CFP: Neuroscience and Modern Fiction
Kai Frederik Lorentzen
lorentzen at hotmail.de
Sat Mar 23 05:18:06 CDT 2013
http://www.newstatesman.com/culture/books/2012/09/your-brain-pseudoscience
"Happily, a new branch of the neuroscience explains everything genre may
be created at any time by the simple expedient of adding the prefix
“neuro” to whatever you are talking about. Thus, “neuroeconomics” is the
latest in a long line of rhetorical attempts to sell the dismal science
as a hard one; “molecular gastronomy” has now been trumped in the
scientised gluttony stakes by “neurogastronomy”; students of Republican
and Democratic brains are doing “neuropolitics”; literature academics
practise “neurocriticism”. There is “neurotheology”, “neuromagic”

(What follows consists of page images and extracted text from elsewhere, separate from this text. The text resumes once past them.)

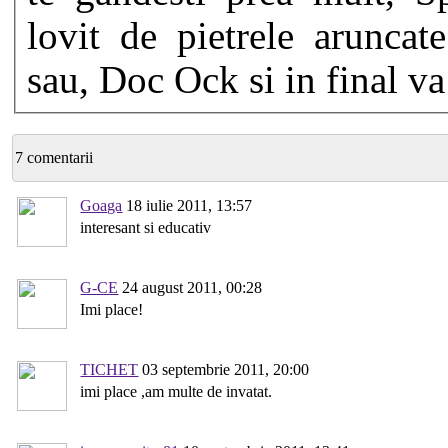
lovit de pietrele aruncat
sau, Doc Ock si in final va
7 comentarii
Goaga
18 iulie 2011, 13:57
interesant si educativ
G-CE
24 august 2011, 00:28
Imi place!
TICHET
03 septembrie 2011, 20:00
imi place ,am multe de invatat.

(according to /Sleights of Mind/, an amusing book about how conjurors
exploit perceptual bias) and even “neuromarketing”. Hoping it’s not too
late to jump on the bandwagon, I have decided to announce that I, too,
am skilled in the newly minted fields of neuroprocrastination and
neuroflâneurship."
Sorry, couldn't resist!
(In Proust you'll find a lot of proto-neuroscience, though.)
On 23.03.2013 09:23, Krafft, John M. wrote:
> Call for Papers: Upcoming Special Issue of Modern Fiction Studies
>
> Neuroscience and Modern Fiction
> Guest Editor: Stephen J. Burn
> Deadline for Submissions: 1 February 2014
>
> The Editors of MFS seek essays that consider how modern fiction has
> evolved in dialogue with the neuroscientific revolution. In the
> aftermath of the so-called “Decade of the Brain” (the 1990s), a new
> wave of accessible surveys of brain research propounded a
> neuro-rhetoric that increasingly presents itself as the authoritative
> mode for addressing the total constellation of experience that once
> constituted the novel’s natural territory. But while scholars have
> drawn on the new sciences of mind to retool narratological studies and
> to facilitate Cognitive Historicist readings of classic literary
> texts, literary critics have rarely explored the ways that modern
> fiction has absorbed or contested the influence of neuroscience
> thought. What implications does the fertile intersection of
> neuroscience and narrative carry for fiction’s traditional building
> blocks (character motivation, plot structures, narrative
> architecture)? How does the novel’s language evolve in response to
> neuro-rhetoric? In terms of the broader conceptual issues, how is the
> neuroscientific conception of the self challenged or explored in
> fiction? What are the epistemological consequences of neural
> determinism for the novel’s fascination with contingency? How do our
> notions of genre evolve in a neurocentric age?
>
> Such examples are indicative not exhaustive, and we invite essays that
> explore how modern fiction has engaged with the new sciences of mind.
> Essays on individual writers and works are welcome, as well as essays
> on broader trends and issues raised by literature’s
> cross-fertilization with neuroscience.
>
> Essays should be 7,000 - 8,500 words, including all quotations and
> bibliographic references, and should follow the MLA Style Manual (7th
> edition) for internal citation and Works Cited. Please submit your
> essay via the online submission form at the following web address:
> https://www.cla.purdue.edu/english/mfs/special_issues/
>
> Queries should be directed to Stephen J. Burn (sburn at nmu.edu).
>
> [Stephen tells me he'd like to see Pynchon's work represented in the issue.]